◆ Texte fourni
=======
Par Dominique BIDOU, président d'honneur de l'Alliance HQE-GBC France le 04 Juillet 2019
Le grand débat sur la rénovation s’est ouvert le 20 Décembre dernier. Un absent de marque, toutefois, autour de la table, le ministère de la santé. Comme si on rénovait pour le bénéfice de la planète, et pas pour celui des humains. C’est pourtant en ouvrant le débat à la qualité de la vie d’une manière générale que des solutions peuvent se dégager.
Comment lutter contre la précarité énergétique tout en réduisant les consommations d’énergie pour lutter contre l’effet de serre ?
Desserrer l’étreinte pour les précaires va inévitablement se traduire par une hausse de leurs consommations, pour enfin se chauffer convenablement. Ajoutez les transports et vous aurez un tableau bien sombre : ce sont aussi les plus pauvres qui ne trouvent à se loger que dans des lointaines banlieues, et paient en transports ce qu’ils économisent en loyer. Ils sont aussi dans les campagnes, tributaires de l’automobile pour leur travail comme pour leurs courses et leurs loisirs.
Côté bilan énergétique, ce n’est pas glorieux !
1 - Sortir de la précarité énergétique
Sortir de la précarité énergétique conduit à une contradiction dont il faut sortir « par le haut », notamment par l’amélioration de l’habitat. Les travaux dans les logements permettent de réduire le besoin d’énergie. C’est un investissement que les plus précaires ne peuvent s’offrir. Il ne faut pas croire que, même en faisant attention, les économies d’énergie permettront de la financer. D’une manière générale, les plus pauvres ont déjà réduit leur facture énergétique, en acceptant d’avoir froid. Ils ne se chauffent pas ou seulement dans certaines pièces, ou encore ils réduisent la température, et vivent à 14°, avec leurs enfants. Le remboursement par les économies d’énergie est illusoire. Il faut injecter de l’argent public. En ces temps de rigueur budgétaire, est-ce bien raisonnable ?
Evidemment sur un plan social, mais aussi sur un plan financier. Ça tombe bien ! Un double dividende comme on les aime dans le développement durable.
2 - Lien entre précarité énergétique et santé
Outre le devoir de solidarité, la collectivité trouve son intérêt à engager les travaux d’isolation pour les plus démunis. C’est ailleurs qu’elle va faire des économies, sur les dépenses de santé plus précisément, et les conséquences de la mauvaise santé. Peu d’études ont été menées pour établir un lien clair entre précarité énergétique et santé, mais celles dont nous disposons sont riches d’enseignements. En France, une étude de la fondation Abbé Pierre met en évidence le lien entre précarité énergétique et santé (1). Il y a les conséquences directes du froid qui provoquent des bronchites, des rhumes, des angines, des grippes, etc ...
=======
◆ Consignes des tâches
A – D'après le texte sur la précarité énergétique, quel ministère n'était pas présent au grand débat sur la rénovation ?
B – Reprenez le texte sur la précarité énergétique juste après sa dernière phrase et rédigez la suite.

◆ Données fournies
=======
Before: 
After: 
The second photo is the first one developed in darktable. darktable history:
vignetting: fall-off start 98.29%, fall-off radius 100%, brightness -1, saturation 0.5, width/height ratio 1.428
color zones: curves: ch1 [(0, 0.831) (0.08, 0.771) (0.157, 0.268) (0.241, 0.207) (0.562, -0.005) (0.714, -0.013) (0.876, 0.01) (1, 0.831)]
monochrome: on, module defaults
=======
◆ Réponses par tâche
A – Le ministère de la santé.

B –
Il y en a bien d’autres. Les chauffages d’appoint, poêle ou brasero, mal entretenus, qui brûlent l’oxygène de pièce où toute la famille se concentre, calfeutrée pour éviter toute fuite de calories, sont à l’origine de pathologies respiratoires, et parfois de décès par intoxication au CO.
Il y a l’humidité et les moisissures, liées à l’absence de ventilation, à l’origine d’allergies. La précarité énergétique favorise la promiscuité, le manque d’hygiène, l’anxiété, les accidents domestiques, qui s’ajoutent aux conséquences de la précarité tout court, qui affectent les budgets alimentation, soins, loisirs. La Fondation Abbé Pierre insiste également sur l’importance « de mettre en évidence jusqu’à quel point ces situations de précarité énergétique peuvent aussi être un frein à l’insertion sociale des personnes exposées ». On obtient ainsi un cocktail explosif de fragilités et de pathologies. Pour ne prendre qu’un indicateur, la mortalité hivernale est trois fois plus élevée dans les logements les plus froids que dans les plus chauds, selon une étude anglaise. Tout cela coûte cher.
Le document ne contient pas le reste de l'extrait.